Last night, I posted this on my blog:

Go take a look at what Mr. Cale McCaskey has to tell us about Romance: The Problem with Romance

Women are, of course, quite familiar with arguments like his. They’ve been used for centuries to denigrate anything associated with women that would, if left unremarked, disprove the bias.

Basically, he’s saying that all Romance novels are inferior because if a book that might otherwise be called a romance is actually good, it’s necessarily anything but a romance. This is EXACTLY like the Victorian era physicians who performed an autopsy on a respected colleague only to discover that their colleague was a woman. When faced with the presence of female genitalia, they pronounced her a hermaphrodite. Because it just wasn’t possible for a WOMAN to have been successfully masquerading as a physician and to have been good at it, too.

Right.
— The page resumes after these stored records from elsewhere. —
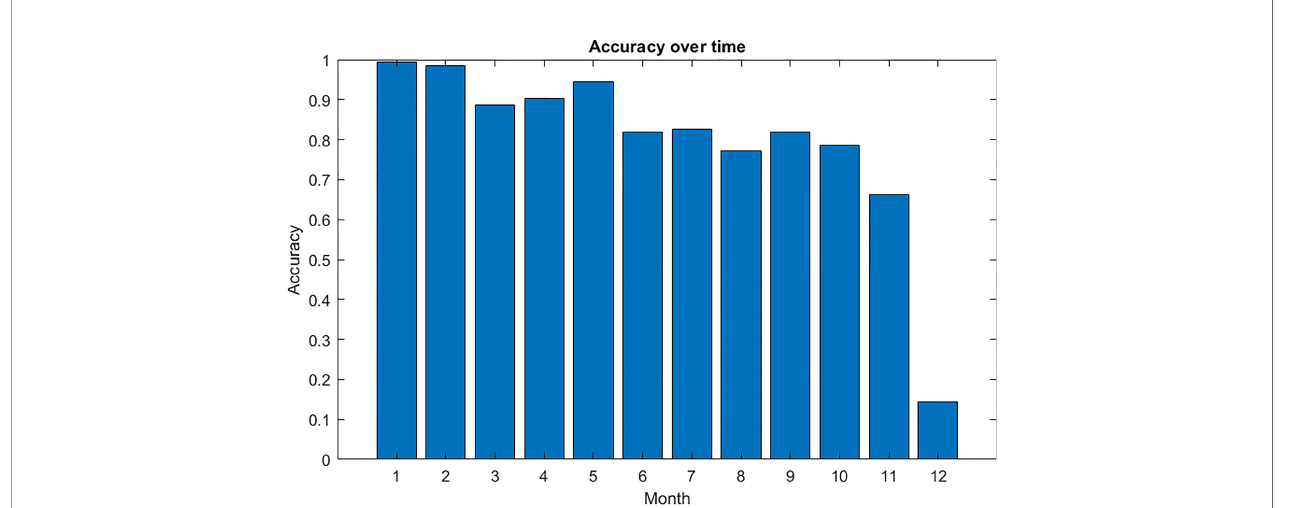
FIGURE 5 | Monthly progressive decrease of the averaged accuracy resulting from the experiment N.2 (30% training, 70% test).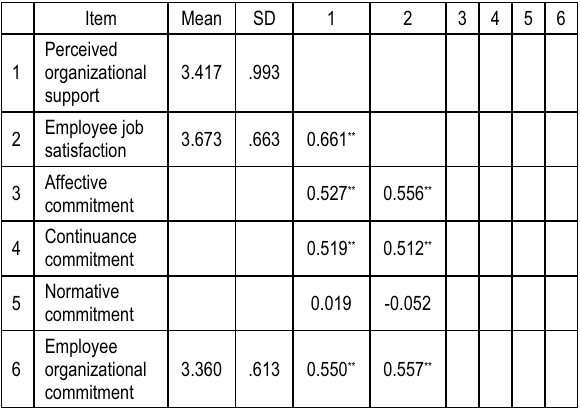
Table 3. Descriptive analysis and correlations between perceived organizational support, employee job satisfaction and organizational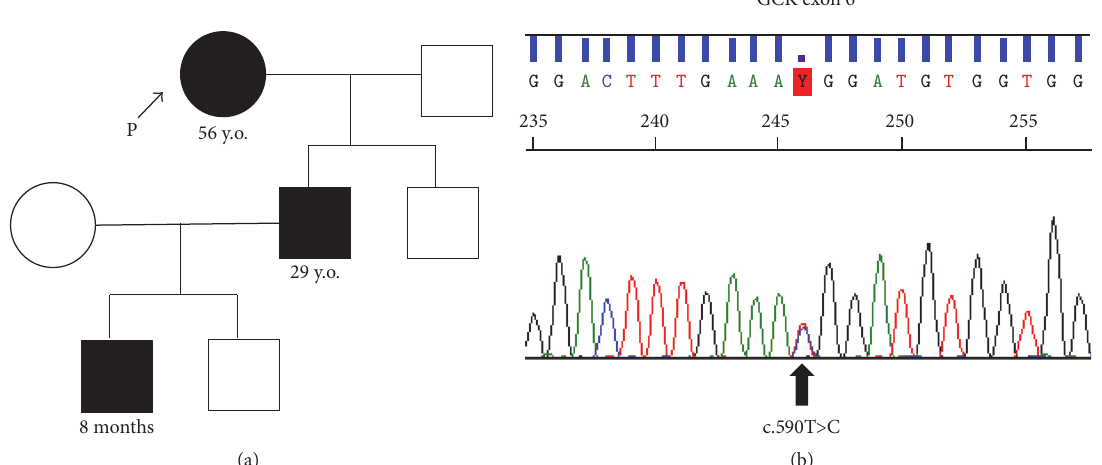
Figure 1: (a) Pedigree tree of the patient. (b) GCK gene analysis of the patient (grandmother). The heterozygosity of exon 6 c.590T > C (p.M197T), a novel GCK-activating mutation, was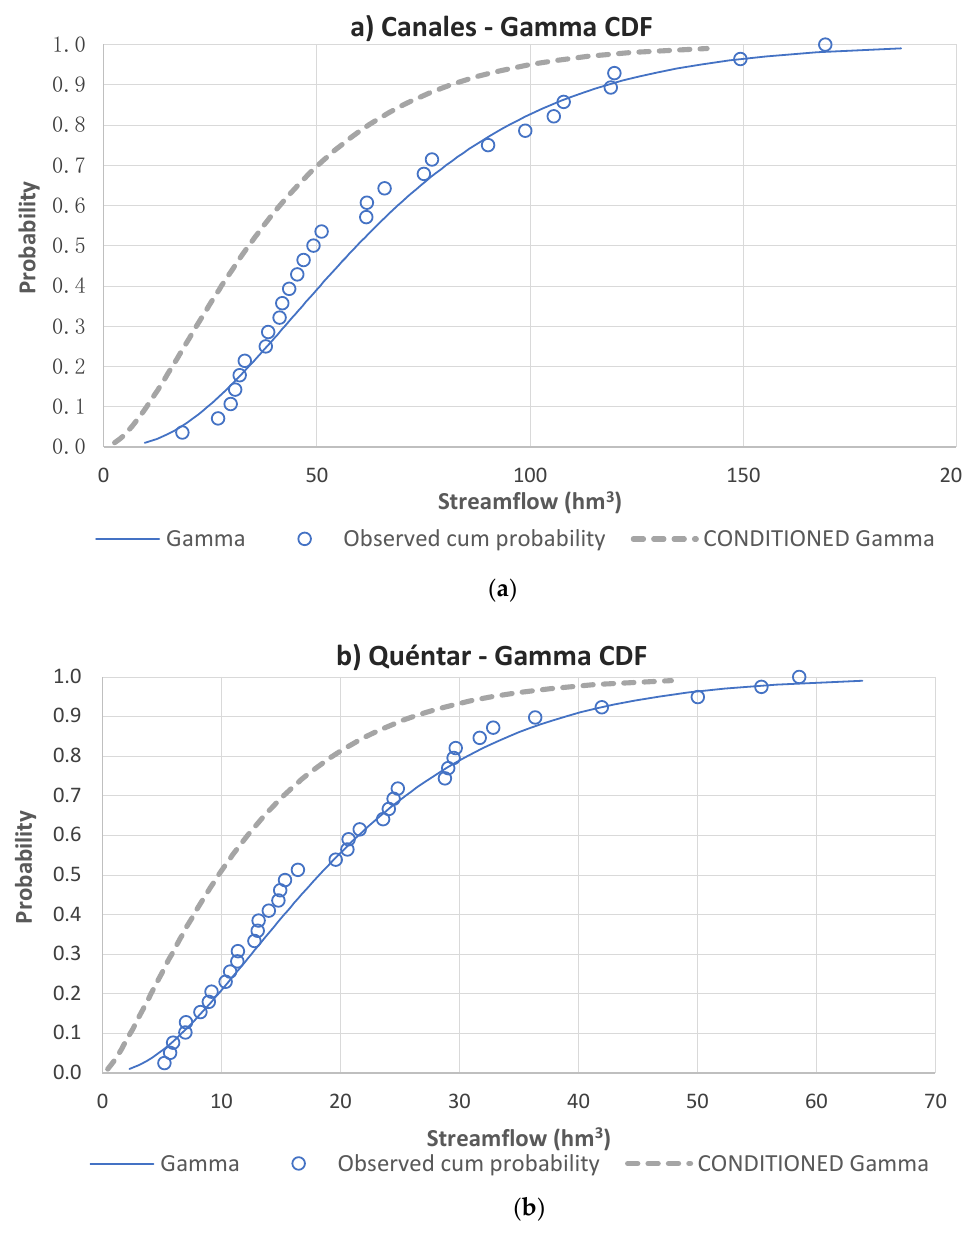
Figure 7 . Two-parameter gamma CDF and conditioned gamma distribution—1st April 2017: ( a ) Canales reservoir (observed data October 1988–September 2016); and ( b ) Quéntar reservoir: (observed data October 1977–September 2016).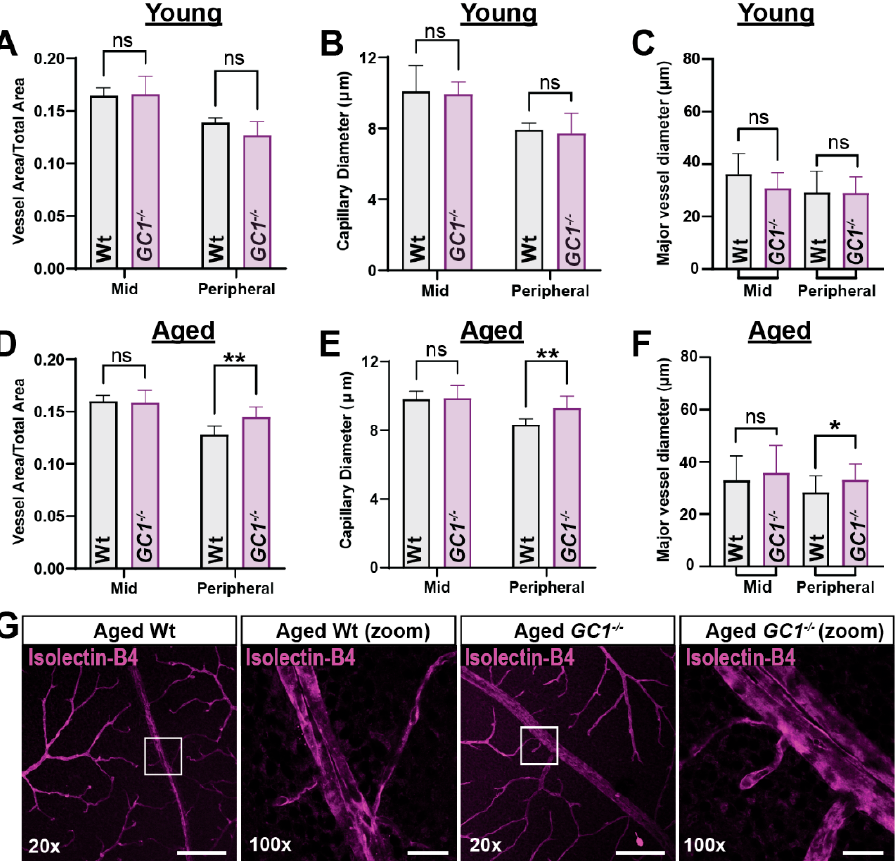
Figure 1. Aged GC1 − / − mice exhibit dilated vessel morphology in peripheral retina compared with Wt mice. ( A ) Vessel density is not significantly changed in the mid or peripheral retina of young GC1 − / − mice ( p = 0.979 and 0.307, n = 4 mice per genotype group). ( B ) Capillary diameter is not sig- nificantly changed in the mid or peripheral retina of young GC1 − / − mice ( p = 0.970 and 0.949; n = 4 mice per genotype group). ( C ) Major vessel diameters are not significantly changed in young GC1 − / − mice compared to Wt ( p = 0.45 and p > 0.99; n = 10–16; measurements from 4 to 5 mice per genotype group at mid = 1300 µm and peripheral = 2350 µm from the optic nerve head). ( D ) Vessel density is significantly increased in the peripheral retina of aged GC1 − / − mice (+12.8%; 0.128 ± 0.004 vs. 0.145 ± 0.004; ** p = 0.005, n = 7–9 mice per genotype group). ( E ) Capillary diameter is significantly increased in the peripheral retina of GC1 − / − mice (+11.5%; 9.296 ± 0.293 µm vs. 8.339 ± 0.293 µm; ** p = 0.004; n = 7–9 mice per genotype group). ( F ) Major vessels are significantly more dilated in the peripheral retina of aged GC1 − / − mice (28.360 ± 6.250 µm vs. 33.070 ± 6.100 µm; * p = 0.015; n = 19–26 measure- ments from n = 3 mice per genotype group at mid = 1300 µm and peripheral = 2350 µm from the optic nerve head). ( G ) Representative fluorescence images of whole-mount retina labeled with iso- lectin-B 4 showing dilated vessels in aged Wt and GC1 − / − mice. Scale bar = 200 µm at 20× and 25 µm at 100×. Data are presented as means ± S.D. Statistical tests performed were two-way ANOVA and Sidak’s multiple comparisons test. Each n represents one retina from one animal. In young GC1 − / − mice, total retinal vessel area and capillary diameter were unchanged in both mid and peripheral retina (Figure 1A; p = 0.979 and 0.307, and Figure 1B; p = 0.970 and peripheral regions (Figure 1C; mid p = 0.45, peripheral p > 0.99). Next, we assessed retinal vasculature in aged mice. Overall, total vessel density was unchanged in mid ret- ina, but vessel density increased in the periphery by 12.8% in GC1 − / − mice compared with age-matched Wt mice (Figure 1D; 0.128 ± 0.004 vs. 0.145 ± 0.004; ** p = 0.005). There was a significant increase (11.5%) in capillary diameter in peripheral retina of GC1 − / − mice com- pared with Wt (Figure 1E; 8.339 ± 0.293 µm vs. 9.296 ± 0.293 µm, ** p = 0.004). There was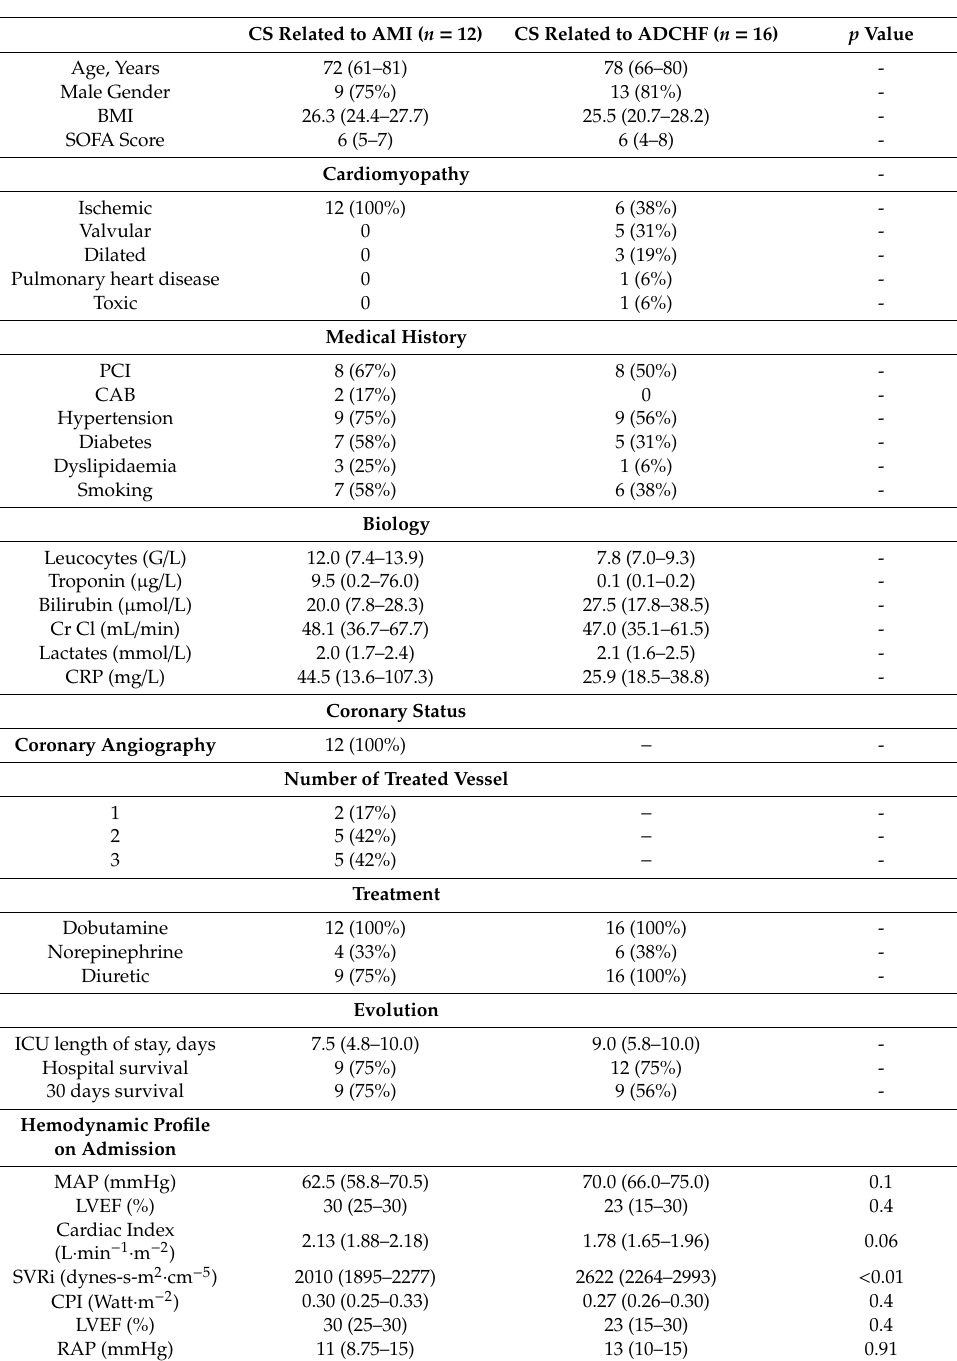
Table 1. Clinical, biological, and angiographic characteristics of the study population and hemodynamic profile on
When the evidence contradicts you, redefine the world rather than adjust your assumptions.

I’m told he’s busy deleting comments he doesn’t like, so feel free to read his post and come comment here if you worry he’ll disagree with you and have to delete your comment in an attempt to keep his narrow world view safe from anything like truth or an open mind. [Risky Readers can comment here if they like.]


  • For him, Jane Eyre is a good novel so it’s not a Romance. (Forget the HEA)
  • Pride and Prejudice is trash (Because he didn’t like it, never mind that it’s still being read, critiqued, analyzed, transformed into other media and used as inspiration 200 plus years later.)
  • Those two Bronte sisters didn’t write anything besides Jane Eyre and [Wuthering Heights]. Forget Charlotte Bronte’s brilliant Villette (he might like it, though, because it’s not a romance.) And wait, wasn’t there THREE Bronte sisters? Why yes! There were. Ann Bronte wrote The Tenant of Wildfell Hall, which, OK, isn’t the greatest, but I’ve always thought it showed promise.

The intellectually challenged among us, which, I guess is anyone who reads romance, can comment about rainbows, unicorns and glitter. If you need help forming a coherent thought, I’m so sorry I’m too dumb to help you.